# Prompt
Copy each line of the following material exactly.

===== Given information =====

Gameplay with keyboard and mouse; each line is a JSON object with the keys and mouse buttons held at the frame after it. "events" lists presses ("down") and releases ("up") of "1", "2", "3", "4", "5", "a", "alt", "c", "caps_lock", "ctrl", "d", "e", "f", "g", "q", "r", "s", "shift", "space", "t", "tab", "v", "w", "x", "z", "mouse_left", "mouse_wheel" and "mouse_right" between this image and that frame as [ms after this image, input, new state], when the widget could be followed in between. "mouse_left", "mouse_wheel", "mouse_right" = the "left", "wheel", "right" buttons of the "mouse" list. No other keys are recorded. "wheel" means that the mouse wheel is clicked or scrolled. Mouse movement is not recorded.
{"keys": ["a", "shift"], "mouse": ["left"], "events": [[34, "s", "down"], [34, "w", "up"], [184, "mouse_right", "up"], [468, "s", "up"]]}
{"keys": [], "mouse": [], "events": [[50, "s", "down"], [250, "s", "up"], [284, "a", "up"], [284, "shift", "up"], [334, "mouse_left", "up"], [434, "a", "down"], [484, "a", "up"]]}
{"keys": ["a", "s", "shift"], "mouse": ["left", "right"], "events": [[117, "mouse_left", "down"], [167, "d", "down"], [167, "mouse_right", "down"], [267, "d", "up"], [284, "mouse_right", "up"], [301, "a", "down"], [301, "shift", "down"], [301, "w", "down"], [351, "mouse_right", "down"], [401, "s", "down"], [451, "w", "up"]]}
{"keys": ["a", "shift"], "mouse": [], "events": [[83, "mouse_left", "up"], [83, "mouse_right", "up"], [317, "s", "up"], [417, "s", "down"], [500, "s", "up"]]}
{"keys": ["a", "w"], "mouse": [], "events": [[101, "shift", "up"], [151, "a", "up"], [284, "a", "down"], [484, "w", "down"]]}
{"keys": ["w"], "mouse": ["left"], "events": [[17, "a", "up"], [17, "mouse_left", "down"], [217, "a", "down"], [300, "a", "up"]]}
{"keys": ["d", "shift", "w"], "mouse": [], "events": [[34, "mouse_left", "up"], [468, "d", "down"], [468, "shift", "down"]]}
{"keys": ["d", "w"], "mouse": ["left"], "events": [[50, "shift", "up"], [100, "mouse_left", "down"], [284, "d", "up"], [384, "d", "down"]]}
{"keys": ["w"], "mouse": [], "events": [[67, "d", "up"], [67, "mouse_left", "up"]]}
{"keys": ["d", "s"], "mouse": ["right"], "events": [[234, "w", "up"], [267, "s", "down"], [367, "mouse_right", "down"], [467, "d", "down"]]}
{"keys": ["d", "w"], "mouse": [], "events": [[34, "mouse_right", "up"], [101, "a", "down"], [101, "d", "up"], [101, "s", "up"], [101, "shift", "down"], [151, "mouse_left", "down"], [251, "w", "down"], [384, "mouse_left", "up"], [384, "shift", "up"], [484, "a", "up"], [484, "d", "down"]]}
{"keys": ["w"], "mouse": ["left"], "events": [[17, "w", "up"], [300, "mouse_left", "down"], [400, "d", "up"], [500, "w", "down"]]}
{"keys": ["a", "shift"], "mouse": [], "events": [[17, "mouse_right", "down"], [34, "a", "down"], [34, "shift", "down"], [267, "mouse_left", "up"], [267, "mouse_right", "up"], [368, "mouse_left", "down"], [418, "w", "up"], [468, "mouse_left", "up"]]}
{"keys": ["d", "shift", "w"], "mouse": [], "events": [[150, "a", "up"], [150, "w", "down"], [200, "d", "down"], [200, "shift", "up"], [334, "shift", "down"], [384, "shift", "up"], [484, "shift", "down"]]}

=====

# Exercise answer
Gameplay with keyboard and mouse; each line is a JSON object with the keys and mouse buttons held at the frame after it. "events" lists presses ("down") and releases ("up") of "1", "2", "3", "4", "5", "a", "alt", "c", "caps_lock", "ctrl", "d", "e", "f", "g", "q", "r", "s", "shift", "space", "t", "tab", "v", "w", "x", "z", "mouse_left", "mouse_wheel" and "mouse_right" between this image and that frame as [ms after this image, input, new state], when the widget could be followed in between. "mouse_left", "mouse_wheel", "mouse_right" = the "left", "wheel", "right" buttons of the "mouse" list. No other keys are recorded. "wheel" means that the mouse wheel is clicked or scrolled. Mouse movement is not recorded.
{"keys": ["a", "shift"], "mouse": ["left"], "events": [[34, "s", "down"], [34, "w", "up"], [184, "mouse_right", "up"], [468, "s", "up"]]}
{"keys": [], "mouse": [], "events": [[50, "s", "down"], [250, "s", "up"], [284, "a", "up"], [284, "shift", "up"], [334, "mouse_left", "up"], [434, "a", "down"], [484, "a", "up"]]}
{"keys": ["a", "s", "shift"], "mouse": ["left", "right"], "events": [[117, "mouse_left", "down"], [167, "d", "down"], [167, "mouse_right", "down"], [267, "d", "up"], [284, "mouse_right", "up"], [301, "a", "down"], [301, "shift", "down"], [301, "w", "down"], [351, "mouse_right", "down"], [401, "s", "down"], [451, "w", "up"]]}
{"keys": ["a", "shift"], "mouse": [], "events": [[83, "mouse_left", "up"], [83, "mouse_right", "up"], [317, "s", "up"], [417, "s", "down"], [500, "s", "up"]]}
{"keys": ["a", "w"], "mouse": [], "events": [[101, "shift", "up"], [151, "a", "up"], [284, "a", "down"], [484, "w", "down"]]}
{"keys": ["w"], "mouse": ["left"], "events": [[17, "a", "up"], [17, "mouse_left", "down"], [217, "a", "down"], [300, "a", "up"]]}
{"keys": ["d", "shift", "w"], "mouse": [], "events": [[34, "mouse_left", "up"], [468, "d", "down"], [468, "shift", "down"]]}
{"keys": ["d", "w"], "mouse": ["left"], "events": [[50, "shift", "up"], [100, "mouse_left", "down"], [284, "d", "up"], [384, "d", "down"]]}
{"keys": ["w"], "mouse": [], "events": [[67, "d", "up"], [67, "mouse_left", "up"]]}
{"keys": ["d", "s"], "mouse": ["right"], "events": [[234, "w", "up"], [267, "s", "down"], [367, "mouse_right", "down"], [467, "d", "down"]]}
{"keys": ["d", "w"], "mouse": [], "events": [[34, "mouse_right", "up"], [101, "a", "down"], [101, "d", "up"], [101, "s", "up"], [101, "shift", "down"], [151, "mouse_left", "down"], [251, "w", "down"], [384, "mouse_left", "up"], [384, "shift", "up"], [484, "a", "up"], [484, "d", "down"]]}
{"keys": ["w"], "mouse": ["left"], "events": [[17, "w", "up"], [300, "mouse_left", "down"], [400, "d", "up"], [500, "w", "down"]]}
{"keys": ["a", "shift"], "mouse": [], "events": [[17, "mouse_right", "down"], [34, "a", "down"], [34, "shift", "down"], [267, "mouse_left", "up"], [267, "mouse_right", "up"], [368, "mouse_left", "down"], [418, "w", "up"], [468, "mouse_left", "up"]]}
{"keys": ["d", "shift", "w"], "mouse": [], "events": [[150, "a", "up"], [150, "w", "down"], [200, "d", "down"], [200, "shift", "up"], [334, "shift", "down"], [384, "shift", "up"], [484, "shift", "down"]]}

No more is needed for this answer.